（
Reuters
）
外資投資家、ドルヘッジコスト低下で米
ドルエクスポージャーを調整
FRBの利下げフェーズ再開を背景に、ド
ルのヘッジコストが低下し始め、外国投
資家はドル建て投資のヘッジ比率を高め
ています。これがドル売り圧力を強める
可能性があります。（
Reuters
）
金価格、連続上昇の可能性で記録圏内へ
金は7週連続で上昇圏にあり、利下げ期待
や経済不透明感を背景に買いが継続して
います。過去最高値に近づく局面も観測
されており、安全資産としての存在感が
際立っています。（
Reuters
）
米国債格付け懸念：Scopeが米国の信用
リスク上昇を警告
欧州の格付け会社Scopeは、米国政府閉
****************************************
REQUIREMENT
Exact copies of the line with "資家はドル建て投資のヘッジ比率を高め" and of every later line in the entries make up the whole answer.

EXPECTED ANSWER
資家はドル建て投資のヘッジ比率を高め
ています。これがドル売り圧力を強める
可能性があります。（
Reuters
）
金価格、連続上昇の可能性で記録圏内へ
金は7週連続で上昇圏にあり、利下げ期待
や経済不透明感を背景に買いが継続して
います。過去最高値に近づく局面も観測
されており、安全資産としての存在感が
際立っています。（
Reuters
）
米国債格付け懸念：Scopeが米国の信用
リスク上昇を警告
欧州の格付け会社Scopeは、米国政府閉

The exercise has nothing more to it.